Primera lectura: Deuteronomio 6, 2-6
En aquellos días, habló Moisés al pueblo, diciendo:
–«Teme al Señor, tu Dios, guardando todos sus mandatos y preceptos que te manda, tú, tus hijos y tus nietos, mientras viváis; así prolongarás tu vida. Escúchalo, Israel, y ponlo por obra, para que te vaya bien y crezcas en número. Ya te dijo el Señor, Dios de tus padres: «Es una tierra que mana leche y miel.»
Escucha, Israel: El Señor, nuestro Dios, es solamente uno. Amarás al Señor, tu Dios, con todo el corazón, con toda el alma, con todas las fuerzas.
Las palabras que hoy te digo quedarán en tu memoria.»
Segunda lectura: Hebreos 7, 23-28
Hermanos: Ha habido multitud de sacerdotes del antiguo Testamento, porque la muerte les impedía permanecer; como éste, en cambio, permanece para siempre, tiene el sacerdocio que no pasa. De ahí que puede salvar definitivamente a los que por medio de él se acercan a Dios, porque vive siempre para interceder en su favor.
Y tal convenía que fuese nuestro sumo sacerdote: santo, inocente, sin mancha, separado de los pecadores y encumbrado sobre el cielo.
Él no necesita ofrecer sacrificios cada día –como los sumos sacerdotes, que ofrecían primero por los propios pecados, después por los del pueblo–, porque lo hizo de una vez para siempre, ofreciéndose a sí mismo.
En efecto, la Ley hace a los hombres sumos sacerdotes llenos de debilidades.
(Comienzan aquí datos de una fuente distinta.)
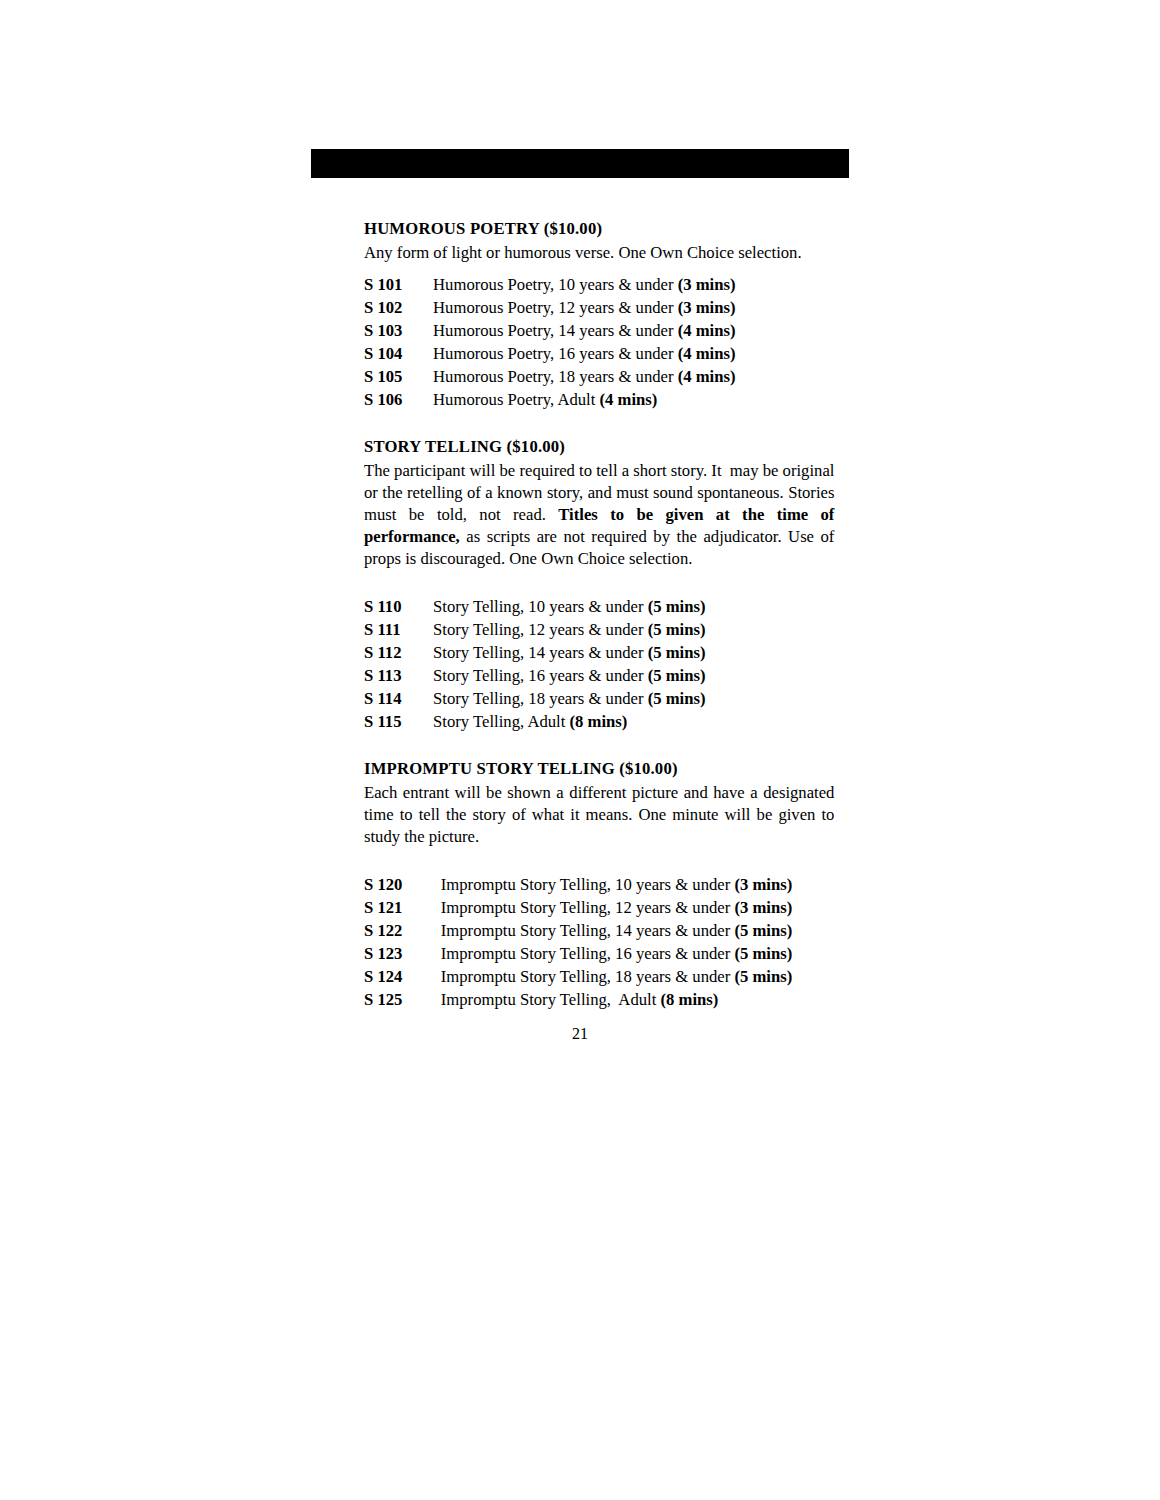HUMOROUS POETRY ($10.00)
Any form of light or humorous verse. One Own Choice selection.
| S 101 | Humorous Poetry, 10 years & under (3 mins) |
| S 102 | Humorous Poetry, 12 years & under (3 mins) |
| S 103 | Humorous Poetry, 14 years & under (4 mins) |
| S 104 | Humorous Poetry, 16 years & under (4 mins) |
| S 105 | Humorous Poetry, 18 years & under (4 mins) |
| S 106 | Humorous Poetry, Adult (4 mins) |
STORY TELLING ($10.00)
The participant will be required to tell a short story. It may be original or the retelling of a known story, and must sound spontaneous. Stories must be told, not read. Titles to be given at the time of performance, as scripts are not required by the adjudicator. Use of props is discouraged. One Own Choice selection.
| S 110 | Story Telling, 10 years & under (5 mins) |
| S 111 | Story Telling, 12 years & under (5 mins) |
| S 112 | Story Telling, 14 years & under (5 mins) |
| S 113 | Story Telling, 16 years & under (5 mins) |
| S 114 | Story Telling, 18 years & under (5 mins) |
| S 115 | Story Telling, Adult (8 mins) |
IMPROMPTU STORY TELLING ($10.00)
Each entrant will be shown a different picture and have a designated time to tell the story of what it means. One minute will be given to study the picture.
| S 120 | Impromptu Story Telling, 10 years & under (3 mins) |
| S 121 | Impromptu Story Telling, 12 years & under (3 mins) |
| S 122 | Impromptu Story Telling, 14 years & under (5 mins) |
| S 123 | Impromptu Story Telling, 16 years & under (5 mins) |
| S 124 | Impromptu Story Telling, 18 years & under (5 mins) |
| S 125 | Impromptu Story Telling, Adult (8 mins) |
21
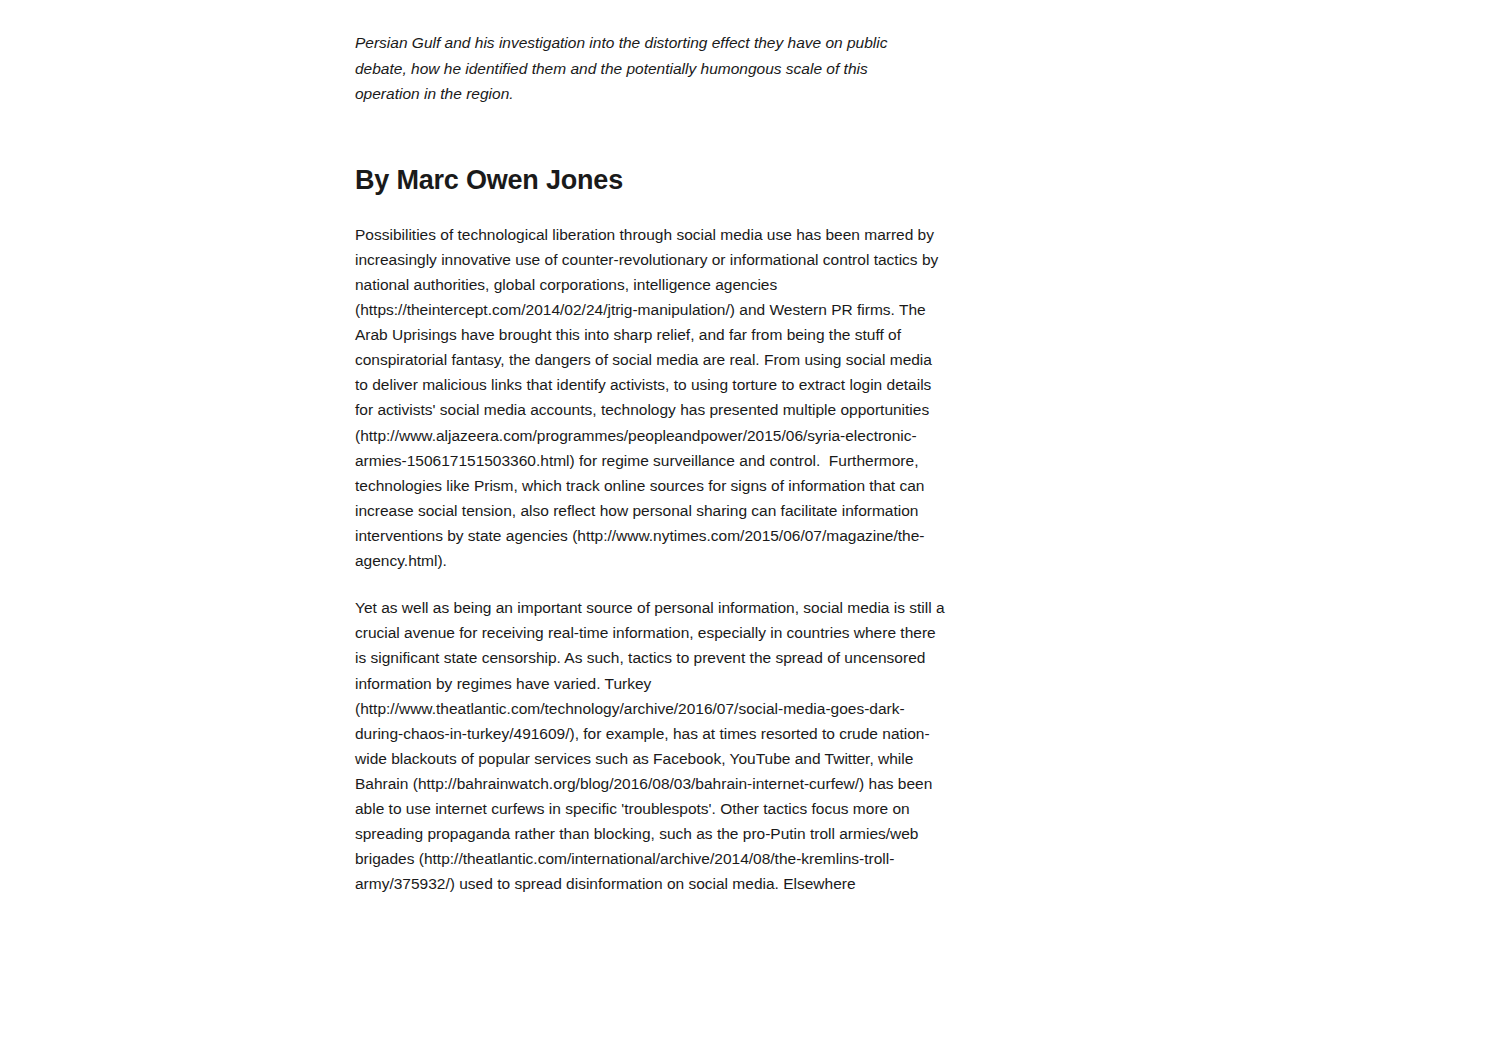Persian Gulf and his investigation into the distorting effect they have on public debate, how he identified them and the potentially humongous scale of this operation in the region.
By Marc Owen Jones
Possibilities of technological liberation through social media use has been marred by increasingly innovative use of counter-revolutionary or informational control tactics by national authorities, global corporations, intelligence agencies (https://theintercept.com/2014/02/24/jtrig-manipulation/) and Western PR firms. The Arab Uprisings have brought this into sharp relief, and far from being the stuff of conspiratorial fantasy, the dangers of social media are real. From using social media to deliver malicious links that identify activists, to using torture to extract login details for activists' social media accounts, technology has presented multiple opportunities (http://www.aljazeera.com/programmes/peopleandpower/2015/06/syria-electronic-armies-150617151503360.html) for regime surveillance and control. Furthermore, technologies like Prism, which track online sources for signs of information that can increase social tension, also reflect how personal sharing can facilitate information interventions by state agencies (http://www.nytimes.com/2015/06/07/magazine/the-agency.html).
Yet as well as being an important source of personal information, social media is still a crucial avenue for receiving real-time information, especially in countries where there is significant state censorship. As such, tactics to prevent the spread of uncensored information by regimes have varied. Turkey (http://www.theatlantic.com/technology/archive/2016/07/social-media-goes-dark-during-chaos-in-turkey/491609/), for example, has at times resorted to crude nation-wide blackouts of popular services such as Facebook, YouTube and Twitter, while Bahrain (http://bahrainwatch.org/blog/2016/08/03/bahrain-internet-curfew/) has been able to use internet curfews in specific 'troublespots'. Other tactics focus more on spreading propaganda rather than blocking, such as the pro-Putin troll armies/web brigades (http://theatlantic.com/international/archive/2014/08/the-kremlins-troll-army/375932/) used to spread disinformation on social media. Elsewhere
En cambio, las palabras del juramento, posterior a la Ley, consagran al Hijo, perfecto para siempre.
Evangelio: Marcos 12, 28b-34
En aquel tiempo, un escriba se acercó a Jesús y le preguntó:
– «¿Qué mandamiento es el primero de todos?»
Respondió Jesús:
– «El primero es: «Escucha Israel, el Señor, nuestro Dios, es el único Señor: amarás al Señor, tu Dios, con todo tu corazón, con toda tu alma, con toda tu mente, con todo tu ser.» El segundo es éste: «Amarás a tu prójimo como a ti mismo.» No hay mandamiento mayor que éstos.»
El escriba replicó:
– «Muy bien, Maestro, tienes razón cuando dices que el Señor es uno solo y no hay otro fuera de él; y que amarlo con todo el corazón, con todo el entendimiento y con todo el ser, y amar al prójimo como a uno mismo vale más que todos los holocaustos y sacrificios.»
Jesús, viendo que había respondido sensatamente, le dijo:
– «No estás lejos del reino de Dios.»
Y nadie se atrevió a hacerle más preguntas.